Altamira is 296 meters (971 feet) long and is divided into a number of chambers and passages. It is filled with many engravings. One of the features of the site is a series of “masks”: natural rock shapes which have been turned into humanoid faces by adding eyes and other details. The masks are not noticed when entering the cave, but are only apparent when leaving.
The great hall of paintings is 20 meters (66 feet) by 10 meters (33 feet) and contains the images of 18 bison, a horse, and a hind. The paintings are polychromes done in ochre, manganese, and charcoal. Most of the animals appear to be male.
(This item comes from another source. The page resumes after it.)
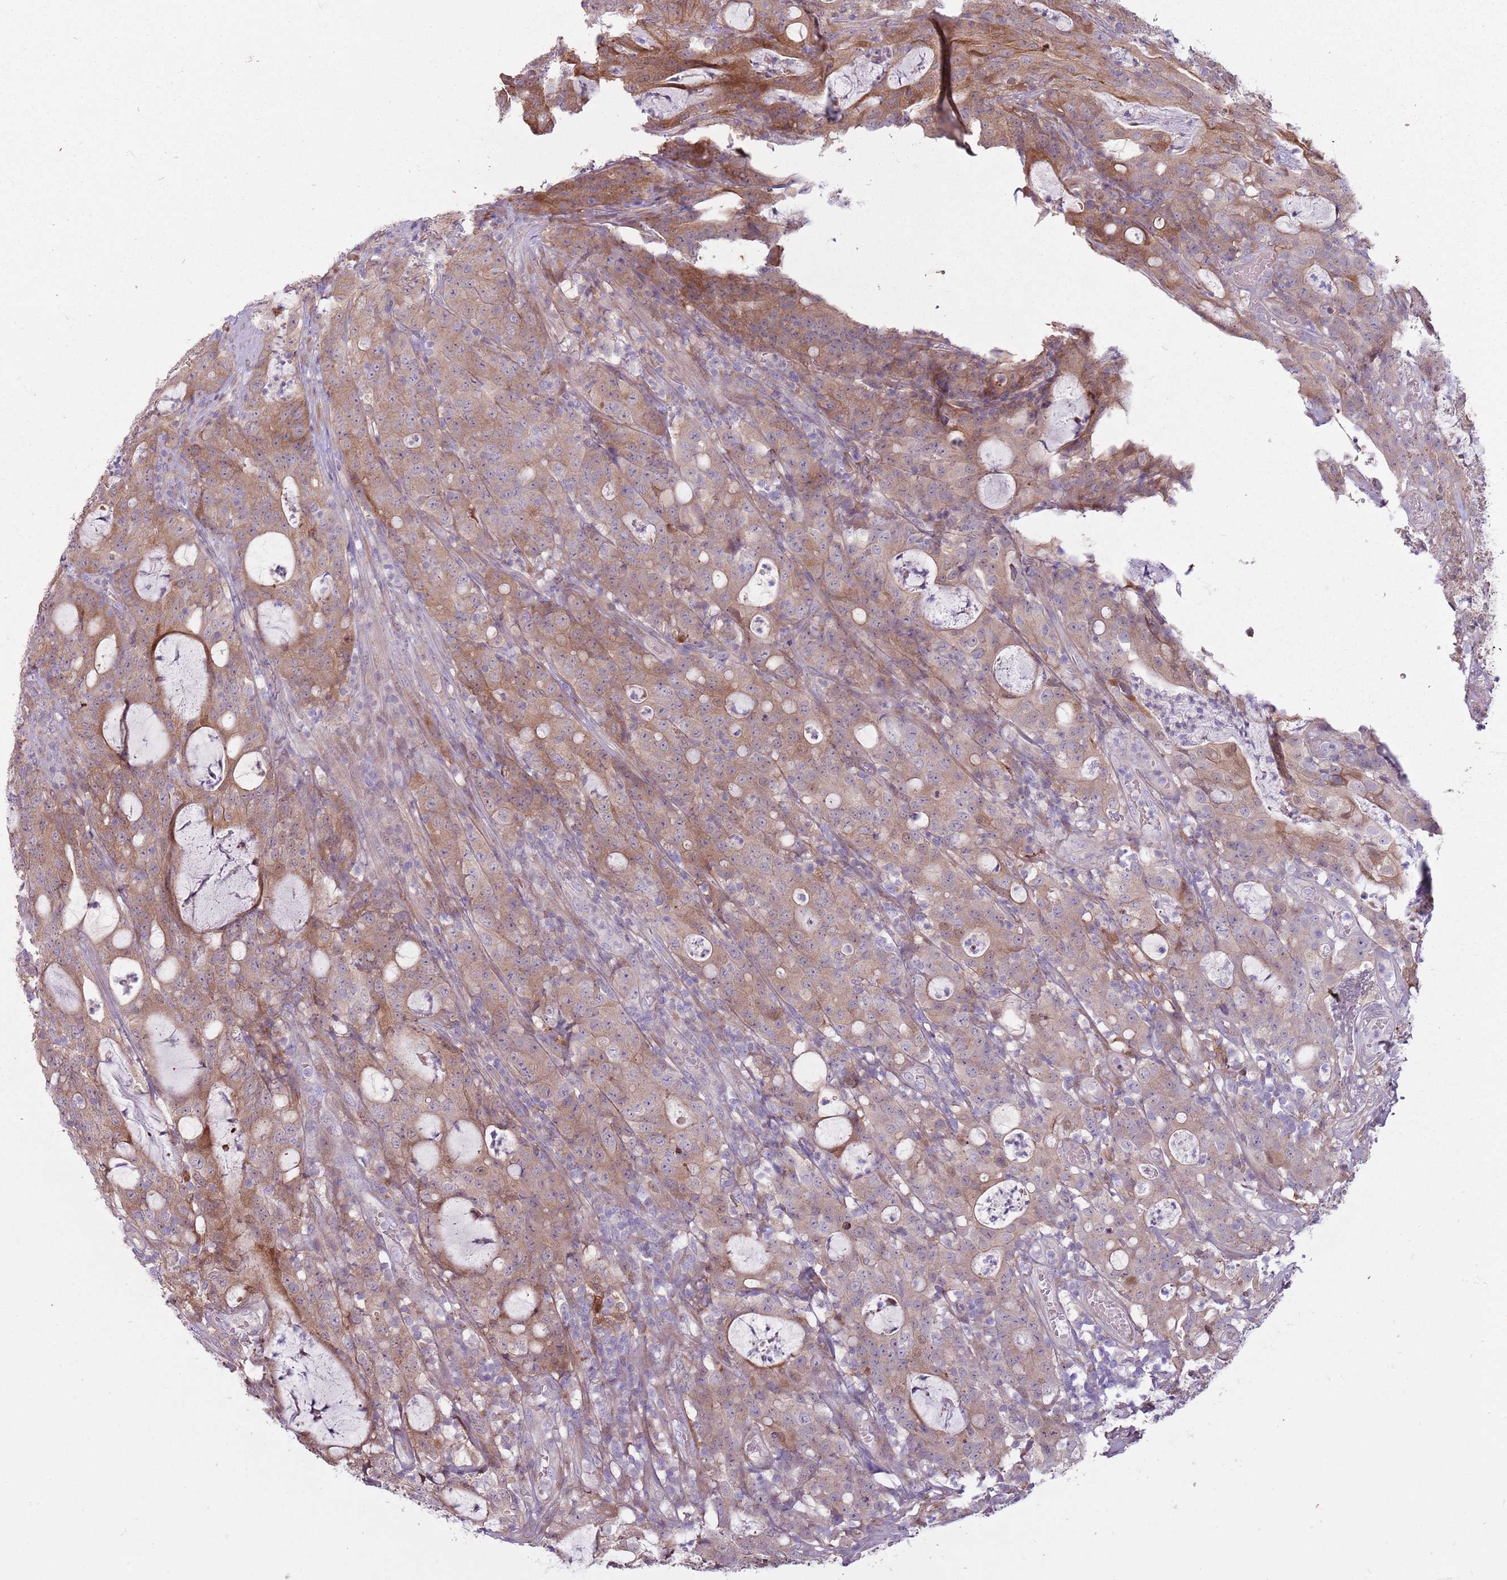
{"staining": {"intensity": "moderate", "quantity": "25%-75%", "location": "cytoplasmic/membranous"}, "tissue": "colorectal cancer", "cell_type": "Tumor cells", "image_type": "cancer", "snomed": [{"axis": "morphology", "description": "Adenocarcinoma, NOS"}, {"axis": "topography", "description": "Colon"}], "caption": "Human colorectal cancer stained for a protein (brown) exhibits moderate cytoplasmic/membranous positive staining in approximately 25%-75% of tumor cells.", "gene": "CCDC150", "patient": {"sex": "male", "age": 83}}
In his entry on Altamira in The Oxford Companion to Archaeology, archaeologist Paul Bahn reports:
“Some researchers see this chamber as a symbolic pound, with a bison drive depicted on the ceiling (the curled-up animals at the center are dead, while those around them stand and face the hunters—there are male humans engraved at the edge); another interpretation is a depiction of a bison herd in rutting season.”The archaeological findings at Altamira show that it was a regional gathering place during the Solutrean, and early Magdalenian periods. The cave was sealed off by a rockfall about 13,000 years ago.
Altamira has been declared a World Heritage Site. The cave was closed to the public in 1977 due to damage by the carbon dioxide in the breath of the many visitors. At the present time, visitations are limited and there is a three-year waiting list to be allowed into the cave. A replica cave and museum are located nearby.